A state of emergency, a provision in the City of Toronto Act designed to deal with events such as natural disasters or disease outbreaks, allows the mayor to act with "delegated authority," without council approval, according to the city's emergency plan. But the mayor must report on what actions he has taken, and why, within 24 hours. The state of emergency only lasts 30 days, and must be renewed by a council vote.
“We’ve been advised by our lawyers --and I look at it not just from a legal standpoint --but I understand it is just not going to make a difference, either in terms of the lives of the people we’re trying to help, or in terms of the attitudes of the [federal and provincial] governments,” Mr. Tory said. “We are better off to spend our time sitting down with them, as I am doing repeatedly, day by day, and publicly, advocating that they should step in to help us.”
Adam Vaughan, MP for Spadina-Fort York and Parliamentary Secretary to the Minister of Families, Children and Social Development, said in the committee meeting that Ottawa is willing to come to the table on this issue.
Mr. Vaughan also said the federal government is prepared to work with Toronto directly when Ms. Wong-Tam asked what will happen if the province does not co-operate.
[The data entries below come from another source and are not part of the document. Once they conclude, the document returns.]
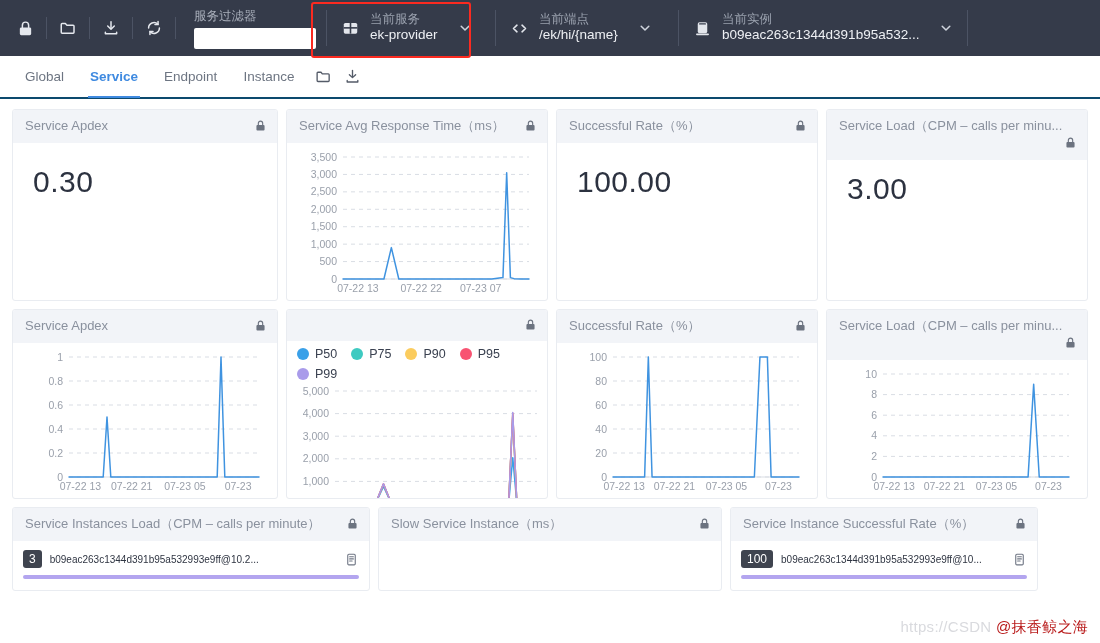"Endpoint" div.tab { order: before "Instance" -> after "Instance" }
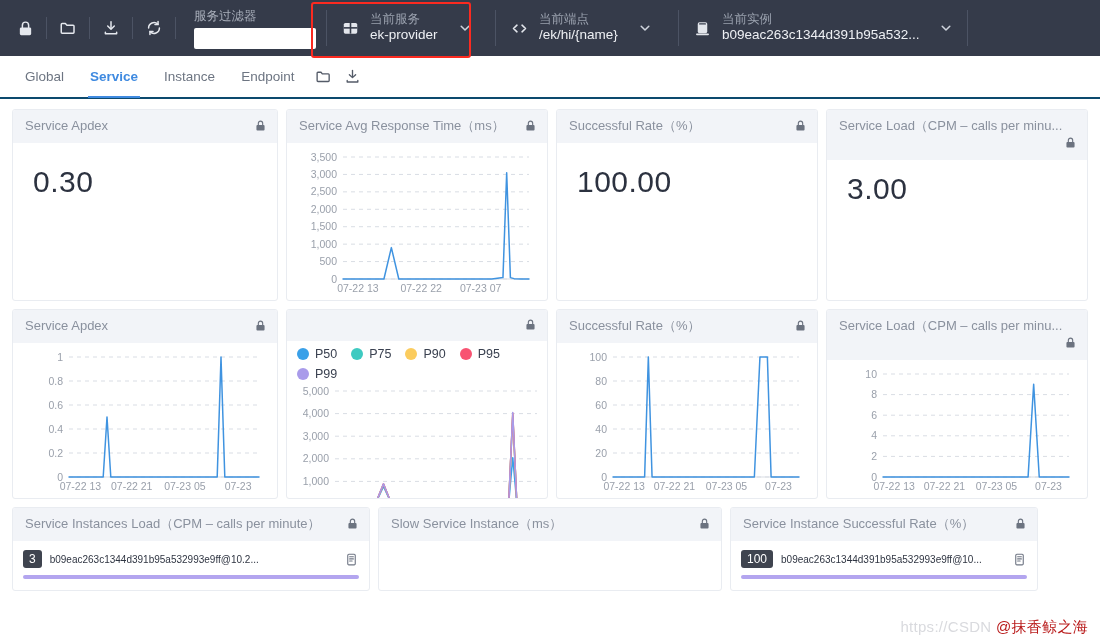"Service Instances Load（CPM – calls" div.card { height: 84px -> 104px }
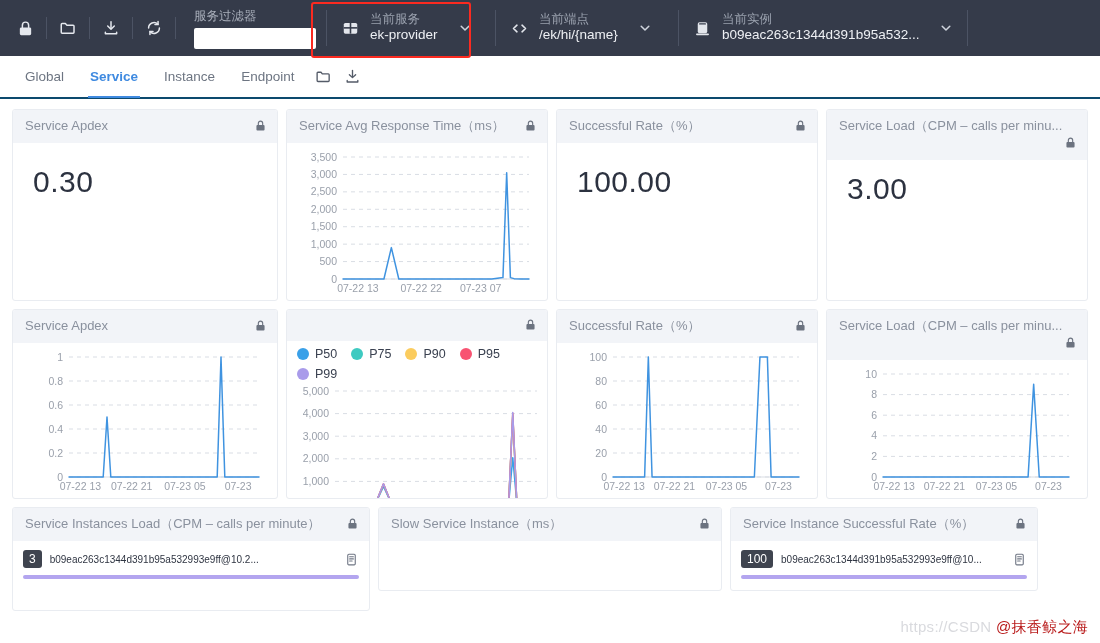"@抹香鲸之海" .wm-cn { color: #b91c1c -> #000000 }
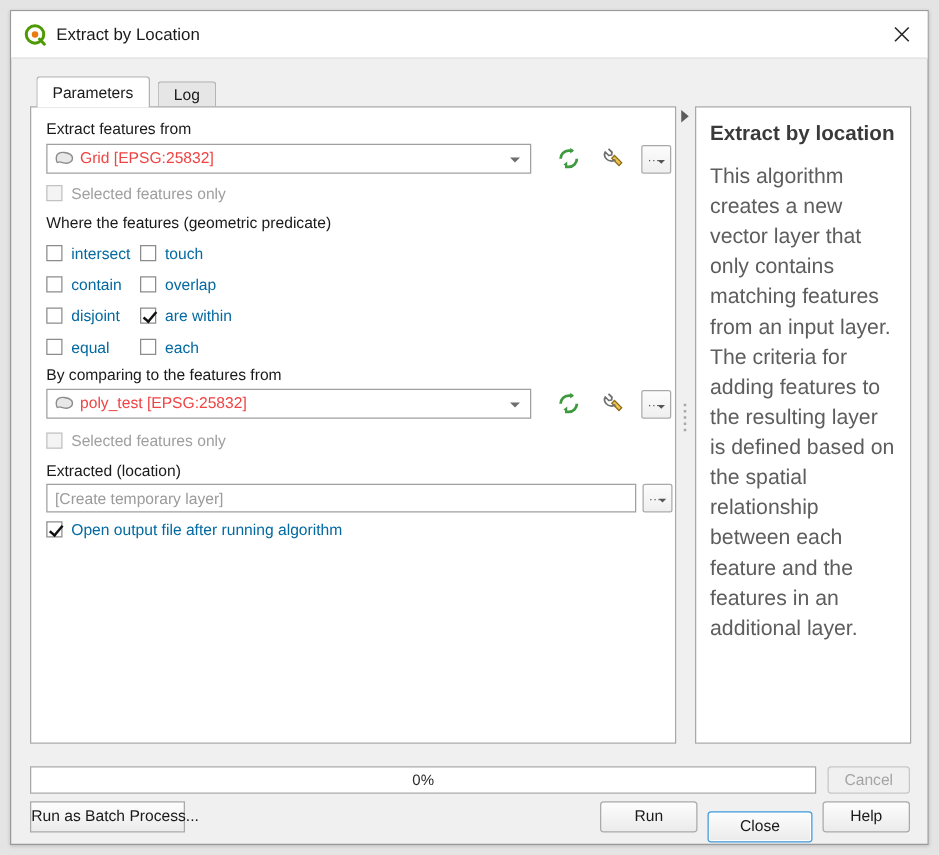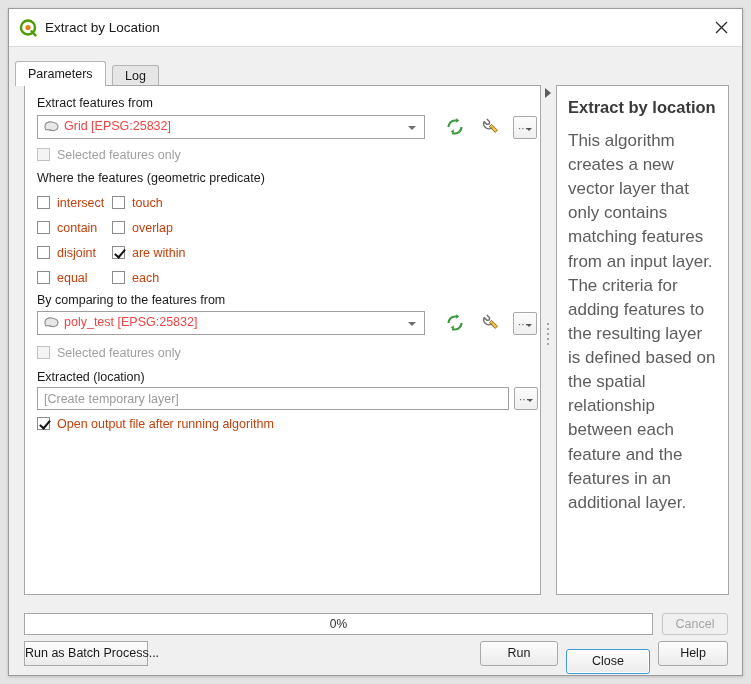"Parameters Log" #tabbar { left: 6px -> 20px }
Julie O’Driscoll, Director of Communications for the Minister of Municipal Affairs and Housing, said the province commends those who are currently working on this issue and that it is these individuals who best determine the ways to allocate funding for programs and services.
“We embrace an all-of-government approach that would provide wraparound support, customized to the specific needs of individual people," she said.
The committee voted to ask city officials to prepare a report regarding legal obligations to address homelessness to present at a city council meeting on Jan. 30.
“Like climate change, [the homelessness and housing crisis] has crept up on us,” Ms. Wong-Tam said. “My biggest fear is if we don’t follow up with true, concrete actions, we’re going to be in bigger trouble 12 months from now.”